» YOUR TASK: Which lines of the entries below include "Optimization"? List them all.

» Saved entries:
┄┄┄┄┄┄┄┄┄┄

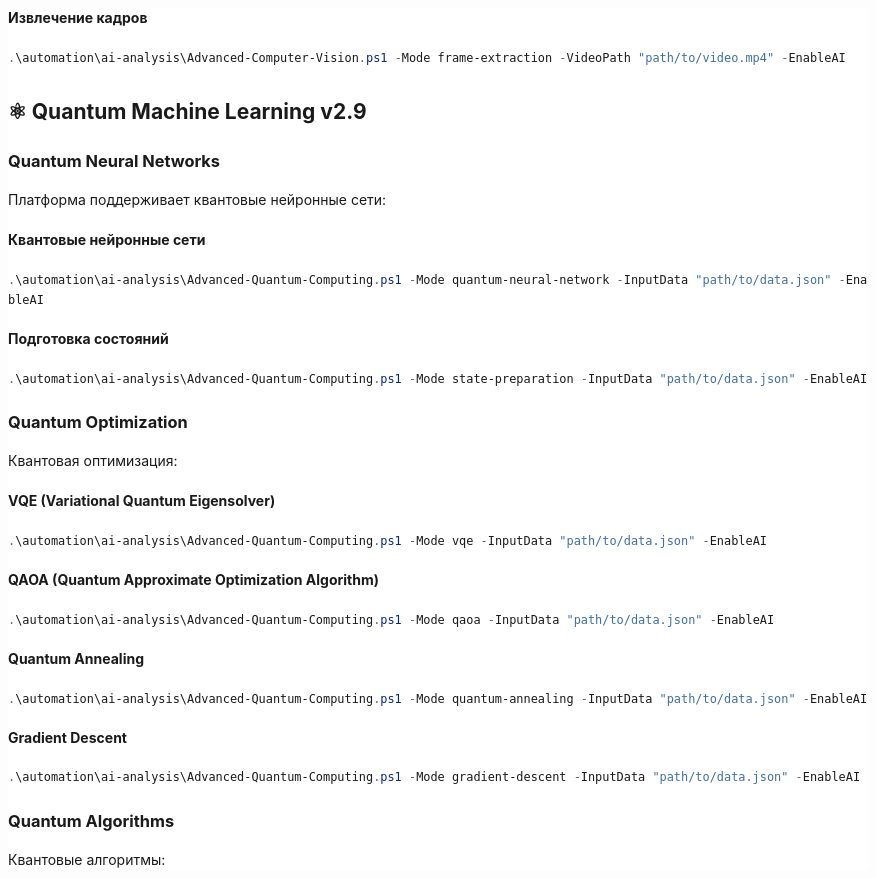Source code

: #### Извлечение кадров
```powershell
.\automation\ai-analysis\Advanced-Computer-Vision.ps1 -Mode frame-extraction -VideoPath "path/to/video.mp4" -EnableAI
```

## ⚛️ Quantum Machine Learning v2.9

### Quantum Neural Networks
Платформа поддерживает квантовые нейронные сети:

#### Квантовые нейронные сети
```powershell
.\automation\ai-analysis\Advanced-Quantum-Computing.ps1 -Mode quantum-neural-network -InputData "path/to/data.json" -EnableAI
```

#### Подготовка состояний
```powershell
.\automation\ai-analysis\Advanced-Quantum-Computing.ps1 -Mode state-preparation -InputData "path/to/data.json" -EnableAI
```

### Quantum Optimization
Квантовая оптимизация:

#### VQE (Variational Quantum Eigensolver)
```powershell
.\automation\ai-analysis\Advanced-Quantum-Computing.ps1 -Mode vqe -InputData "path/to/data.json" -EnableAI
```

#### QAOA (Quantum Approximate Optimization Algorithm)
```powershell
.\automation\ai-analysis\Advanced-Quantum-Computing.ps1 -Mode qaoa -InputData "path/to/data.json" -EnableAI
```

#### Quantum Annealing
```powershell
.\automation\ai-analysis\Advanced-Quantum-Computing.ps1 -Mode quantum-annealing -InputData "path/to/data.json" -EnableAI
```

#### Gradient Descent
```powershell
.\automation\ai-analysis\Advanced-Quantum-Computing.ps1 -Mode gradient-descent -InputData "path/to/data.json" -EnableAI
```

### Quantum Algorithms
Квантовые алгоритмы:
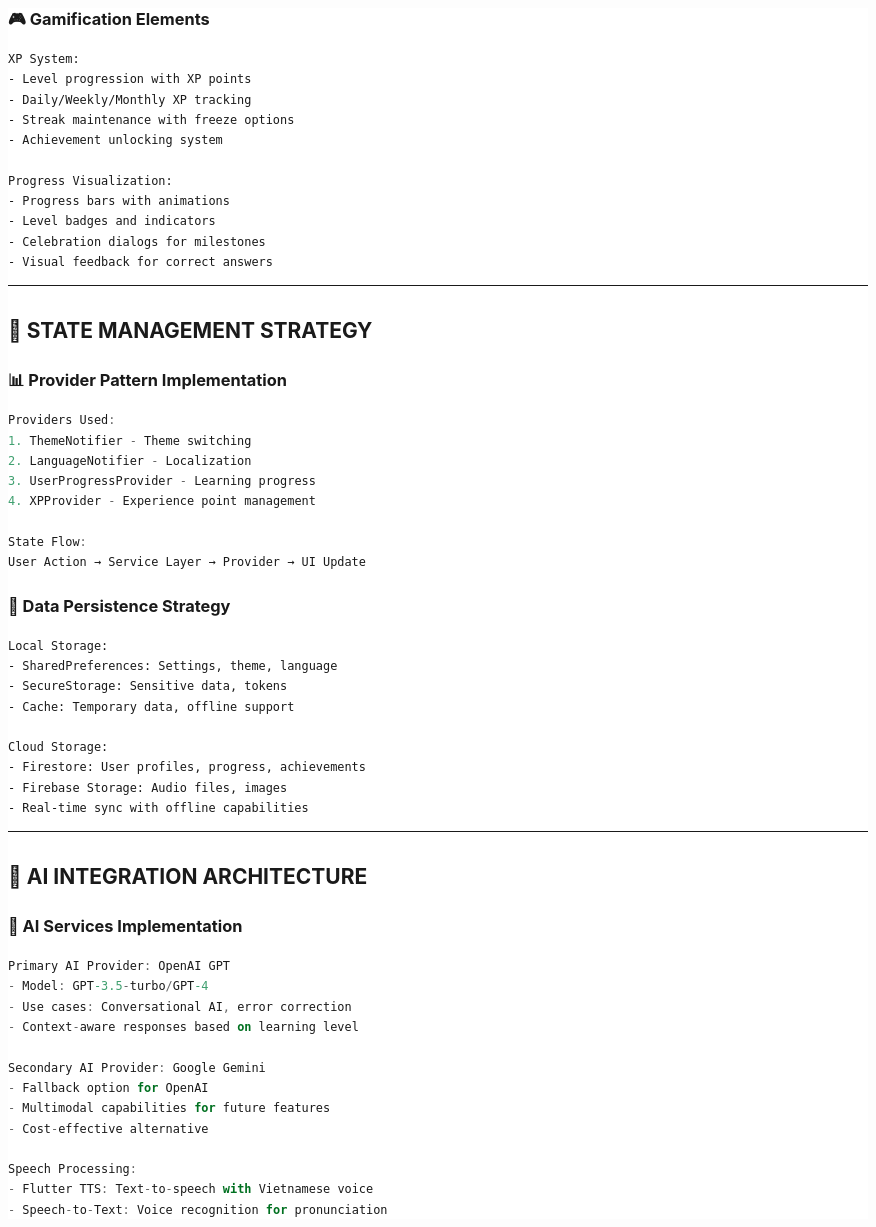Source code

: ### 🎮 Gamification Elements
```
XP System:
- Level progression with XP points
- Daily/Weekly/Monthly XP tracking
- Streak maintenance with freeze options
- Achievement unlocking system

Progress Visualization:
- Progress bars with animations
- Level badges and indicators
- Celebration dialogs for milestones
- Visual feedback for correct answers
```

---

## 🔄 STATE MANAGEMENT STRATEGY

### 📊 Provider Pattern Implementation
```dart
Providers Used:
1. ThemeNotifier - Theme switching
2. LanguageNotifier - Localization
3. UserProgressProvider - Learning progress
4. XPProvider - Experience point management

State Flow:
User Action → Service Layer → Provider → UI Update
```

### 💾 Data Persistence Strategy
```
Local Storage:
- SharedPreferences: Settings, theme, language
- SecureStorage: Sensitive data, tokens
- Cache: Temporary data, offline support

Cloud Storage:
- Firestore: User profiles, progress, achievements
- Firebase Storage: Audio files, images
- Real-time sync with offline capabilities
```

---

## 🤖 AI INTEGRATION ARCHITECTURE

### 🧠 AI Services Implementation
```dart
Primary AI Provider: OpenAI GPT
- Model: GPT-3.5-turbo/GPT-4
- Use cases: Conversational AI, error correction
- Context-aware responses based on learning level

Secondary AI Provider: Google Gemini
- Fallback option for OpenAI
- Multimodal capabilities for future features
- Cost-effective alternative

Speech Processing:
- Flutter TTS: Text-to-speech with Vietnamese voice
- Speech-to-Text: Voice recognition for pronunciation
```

┄┄┄┄┄┄┄┄┄┄

» RESULT BELOW:
### Quantum Optimization
#### QAOA (Quantum Approximate Optimization Algorithm)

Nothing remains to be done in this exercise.